Tarea 1 ->
Copia entero y sin ningún cambio el fragmento sobre el referéndum del Brexit.

**** Fragmento

Haré una reflexión que combina lo
testimonial con un análisis desde los parciales elementos que tengo a la mano,
respecto a los resultados del referéndum ocurrido en Gran Bretaña el jueves 23
de junio pasado, en el cual con un 52% se impuso la opción por el Brexit,
en la cual el país decide dejar la Unión Europea. Lo testimonial se traduce en
una opinión más bien subjetiva desde la experiencia de estar viviendo los
últimos ya casi tres años en Londres, mientras curso estudios de postgrado
junto a mi familia. Lo tímidamente analítico proviene de lecturas, opiniones y
conversaciones que he podido recoger en los últimos días.

********
**** Listado

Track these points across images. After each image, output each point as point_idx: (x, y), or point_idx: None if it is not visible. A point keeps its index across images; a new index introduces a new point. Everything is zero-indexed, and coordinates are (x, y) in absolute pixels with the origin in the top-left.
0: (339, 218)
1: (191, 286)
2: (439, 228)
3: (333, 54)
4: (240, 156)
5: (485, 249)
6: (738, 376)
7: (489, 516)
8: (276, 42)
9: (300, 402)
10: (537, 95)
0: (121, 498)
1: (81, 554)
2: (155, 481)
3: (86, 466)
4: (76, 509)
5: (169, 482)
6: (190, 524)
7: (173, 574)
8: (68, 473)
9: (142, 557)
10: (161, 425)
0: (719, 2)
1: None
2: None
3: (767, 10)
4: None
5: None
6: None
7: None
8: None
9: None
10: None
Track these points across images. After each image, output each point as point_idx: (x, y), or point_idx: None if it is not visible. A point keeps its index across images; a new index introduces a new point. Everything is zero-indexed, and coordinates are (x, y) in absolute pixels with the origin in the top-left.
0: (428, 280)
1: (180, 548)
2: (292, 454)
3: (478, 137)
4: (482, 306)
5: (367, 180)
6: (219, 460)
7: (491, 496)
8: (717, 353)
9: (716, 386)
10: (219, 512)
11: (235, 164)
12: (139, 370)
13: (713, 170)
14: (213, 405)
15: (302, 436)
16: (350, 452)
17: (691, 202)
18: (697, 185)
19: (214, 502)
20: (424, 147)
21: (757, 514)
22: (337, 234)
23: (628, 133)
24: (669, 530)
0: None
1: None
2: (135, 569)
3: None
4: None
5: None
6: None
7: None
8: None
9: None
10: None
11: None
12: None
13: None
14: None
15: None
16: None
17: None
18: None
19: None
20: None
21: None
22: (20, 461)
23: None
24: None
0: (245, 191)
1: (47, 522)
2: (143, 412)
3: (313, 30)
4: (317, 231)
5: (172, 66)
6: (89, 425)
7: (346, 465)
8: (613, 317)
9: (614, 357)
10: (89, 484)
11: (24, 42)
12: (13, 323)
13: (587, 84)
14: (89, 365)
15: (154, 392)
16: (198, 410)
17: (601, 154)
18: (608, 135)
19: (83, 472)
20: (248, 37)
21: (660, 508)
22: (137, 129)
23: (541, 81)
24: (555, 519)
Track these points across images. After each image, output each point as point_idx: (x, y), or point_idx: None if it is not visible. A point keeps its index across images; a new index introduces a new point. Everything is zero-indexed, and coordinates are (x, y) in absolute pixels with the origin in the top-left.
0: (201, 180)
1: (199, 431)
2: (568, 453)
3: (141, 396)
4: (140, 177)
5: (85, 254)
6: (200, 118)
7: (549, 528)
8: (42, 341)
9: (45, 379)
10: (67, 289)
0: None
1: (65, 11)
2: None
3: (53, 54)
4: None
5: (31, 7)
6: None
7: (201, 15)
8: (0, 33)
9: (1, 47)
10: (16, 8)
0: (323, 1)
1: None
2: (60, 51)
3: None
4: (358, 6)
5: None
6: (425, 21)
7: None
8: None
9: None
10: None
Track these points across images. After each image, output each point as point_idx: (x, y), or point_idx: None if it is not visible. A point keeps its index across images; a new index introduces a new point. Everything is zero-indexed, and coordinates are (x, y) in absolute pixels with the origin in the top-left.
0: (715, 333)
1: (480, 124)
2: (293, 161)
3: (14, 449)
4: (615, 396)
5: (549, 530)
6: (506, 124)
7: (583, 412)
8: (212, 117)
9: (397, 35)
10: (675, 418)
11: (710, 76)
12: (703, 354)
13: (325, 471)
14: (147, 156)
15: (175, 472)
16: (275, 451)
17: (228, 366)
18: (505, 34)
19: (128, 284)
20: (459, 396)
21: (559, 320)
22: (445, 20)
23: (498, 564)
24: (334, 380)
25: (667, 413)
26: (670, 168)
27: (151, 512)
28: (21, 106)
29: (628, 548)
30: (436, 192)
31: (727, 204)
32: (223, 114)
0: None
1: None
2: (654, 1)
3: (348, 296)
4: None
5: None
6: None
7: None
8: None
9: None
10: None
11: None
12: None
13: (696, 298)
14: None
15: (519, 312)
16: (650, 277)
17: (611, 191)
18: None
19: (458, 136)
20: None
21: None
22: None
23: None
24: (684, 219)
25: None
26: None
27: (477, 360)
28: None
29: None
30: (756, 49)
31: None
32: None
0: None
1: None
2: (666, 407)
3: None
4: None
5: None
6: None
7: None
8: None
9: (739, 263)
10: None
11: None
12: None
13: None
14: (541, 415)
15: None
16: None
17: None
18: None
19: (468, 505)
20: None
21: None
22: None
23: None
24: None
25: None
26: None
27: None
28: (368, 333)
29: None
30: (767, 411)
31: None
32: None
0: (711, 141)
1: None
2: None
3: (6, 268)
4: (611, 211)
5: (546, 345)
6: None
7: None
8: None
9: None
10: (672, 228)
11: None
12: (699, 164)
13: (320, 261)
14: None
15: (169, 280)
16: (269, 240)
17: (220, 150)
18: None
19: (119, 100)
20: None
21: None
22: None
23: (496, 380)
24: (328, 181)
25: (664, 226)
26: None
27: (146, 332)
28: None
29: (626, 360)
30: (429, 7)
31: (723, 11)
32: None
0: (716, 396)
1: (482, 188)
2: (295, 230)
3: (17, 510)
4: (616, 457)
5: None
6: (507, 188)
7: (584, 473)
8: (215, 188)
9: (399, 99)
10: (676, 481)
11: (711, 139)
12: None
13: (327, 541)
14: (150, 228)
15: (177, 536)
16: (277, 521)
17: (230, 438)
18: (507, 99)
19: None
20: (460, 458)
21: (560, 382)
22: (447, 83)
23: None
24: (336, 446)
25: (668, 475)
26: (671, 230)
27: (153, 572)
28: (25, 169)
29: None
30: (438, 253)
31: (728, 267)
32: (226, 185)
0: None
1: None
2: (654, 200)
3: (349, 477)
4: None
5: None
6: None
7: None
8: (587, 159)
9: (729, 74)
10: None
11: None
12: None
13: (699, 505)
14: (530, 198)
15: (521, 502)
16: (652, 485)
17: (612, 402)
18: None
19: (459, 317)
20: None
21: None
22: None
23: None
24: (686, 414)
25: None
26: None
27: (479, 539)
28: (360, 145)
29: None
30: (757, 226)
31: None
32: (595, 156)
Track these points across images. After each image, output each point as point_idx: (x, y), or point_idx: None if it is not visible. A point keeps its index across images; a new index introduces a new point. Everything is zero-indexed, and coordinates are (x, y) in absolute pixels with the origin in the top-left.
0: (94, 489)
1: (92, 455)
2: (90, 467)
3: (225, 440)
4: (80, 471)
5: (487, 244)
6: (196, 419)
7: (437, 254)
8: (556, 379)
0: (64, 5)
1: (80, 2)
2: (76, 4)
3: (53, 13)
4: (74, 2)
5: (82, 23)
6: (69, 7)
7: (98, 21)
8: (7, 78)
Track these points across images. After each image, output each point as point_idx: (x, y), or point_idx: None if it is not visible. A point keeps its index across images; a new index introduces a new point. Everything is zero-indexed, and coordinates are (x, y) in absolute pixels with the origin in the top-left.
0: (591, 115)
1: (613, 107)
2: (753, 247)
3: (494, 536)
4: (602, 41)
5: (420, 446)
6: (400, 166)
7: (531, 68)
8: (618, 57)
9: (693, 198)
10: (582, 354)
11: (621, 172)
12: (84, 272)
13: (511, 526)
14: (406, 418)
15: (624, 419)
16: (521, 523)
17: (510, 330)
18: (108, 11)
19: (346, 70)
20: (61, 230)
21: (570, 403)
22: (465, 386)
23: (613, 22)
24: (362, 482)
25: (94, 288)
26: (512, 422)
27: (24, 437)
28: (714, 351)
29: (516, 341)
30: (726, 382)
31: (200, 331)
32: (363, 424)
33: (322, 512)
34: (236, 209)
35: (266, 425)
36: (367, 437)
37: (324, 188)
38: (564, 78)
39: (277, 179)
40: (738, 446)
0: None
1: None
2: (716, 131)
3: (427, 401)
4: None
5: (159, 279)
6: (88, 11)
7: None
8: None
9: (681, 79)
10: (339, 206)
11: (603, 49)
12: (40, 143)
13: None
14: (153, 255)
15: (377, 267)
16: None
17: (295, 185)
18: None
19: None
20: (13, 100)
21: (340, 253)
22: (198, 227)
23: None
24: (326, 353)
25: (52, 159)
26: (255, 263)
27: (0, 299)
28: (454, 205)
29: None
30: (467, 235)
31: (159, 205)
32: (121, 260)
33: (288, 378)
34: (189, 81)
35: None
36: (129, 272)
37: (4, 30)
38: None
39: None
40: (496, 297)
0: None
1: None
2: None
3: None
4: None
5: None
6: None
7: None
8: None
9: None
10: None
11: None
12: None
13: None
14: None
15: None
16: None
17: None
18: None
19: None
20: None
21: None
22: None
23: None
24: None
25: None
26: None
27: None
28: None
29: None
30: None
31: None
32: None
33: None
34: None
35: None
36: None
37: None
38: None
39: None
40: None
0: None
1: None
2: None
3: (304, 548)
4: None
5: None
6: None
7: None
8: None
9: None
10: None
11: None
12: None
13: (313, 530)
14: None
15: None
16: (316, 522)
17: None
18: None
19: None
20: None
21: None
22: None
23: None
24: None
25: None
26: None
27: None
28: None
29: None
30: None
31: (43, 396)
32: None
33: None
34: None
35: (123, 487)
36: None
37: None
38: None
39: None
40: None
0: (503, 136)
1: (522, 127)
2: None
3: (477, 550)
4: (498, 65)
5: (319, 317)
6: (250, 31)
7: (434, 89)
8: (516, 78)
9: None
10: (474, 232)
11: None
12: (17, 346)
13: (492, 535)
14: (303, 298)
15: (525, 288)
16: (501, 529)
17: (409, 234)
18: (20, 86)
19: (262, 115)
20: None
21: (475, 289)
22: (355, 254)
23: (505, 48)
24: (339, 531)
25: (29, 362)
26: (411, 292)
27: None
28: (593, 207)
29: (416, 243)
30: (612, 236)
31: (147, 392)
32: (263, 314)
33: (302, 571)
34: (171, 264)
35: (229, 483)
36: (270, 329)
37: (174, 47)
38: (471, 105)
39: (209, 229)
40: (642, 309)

********

Tarea 2 ->
Escribe tal cual las líneas de las entradas, empezando por la primera y siguiendo hasta la que contiene "2: (155, 481)", incluida esa.

Respuesta completa 1 ->
Haré una reflexión que combina lo
testimonial con un análisis desde los parciales elementos que tengo a la mano,
respecto a los resultados del referéndum ocurrido en Gran Bretaña el jueves 23
de junio pasado, en el cual con un 52% se impuso la opción por el Brexit,
en la cual el país decide dejar la Unión Europea. Lo testimonial se traduce en
una opinión más bien subjetiva desde la experiencia de estar viviendo los
últimos ya casi tres años en Londres, mientras curso estudios de postgrado
junto a mi familia. Lo tímidamente analítico proviene de lecturas, opiniones y
conversaciones que he podido recoger en los últimos días.

Respuesta completa 2 ->
Track these points across images. After each image, output each point as point_idx: (x, y), or point_idx: None if it is not visible. A point keeps its index across images; a new index introduces a new point. Everything is zero-indexed, and coordinates are (x, y) in absolute pixels with the origin in the top-left.
0: (339, 218)
1: (191, 286)
2: (439, 228)
3: (333, 54)
4: (240, 156)
5: (485, 249)
6: (738, 376)
7: (489, 516)
8: (276, 42)
9: (300, 402)
10: (537, 95)
0: (121, 498)
1: (81, 554)
2: (155, 481)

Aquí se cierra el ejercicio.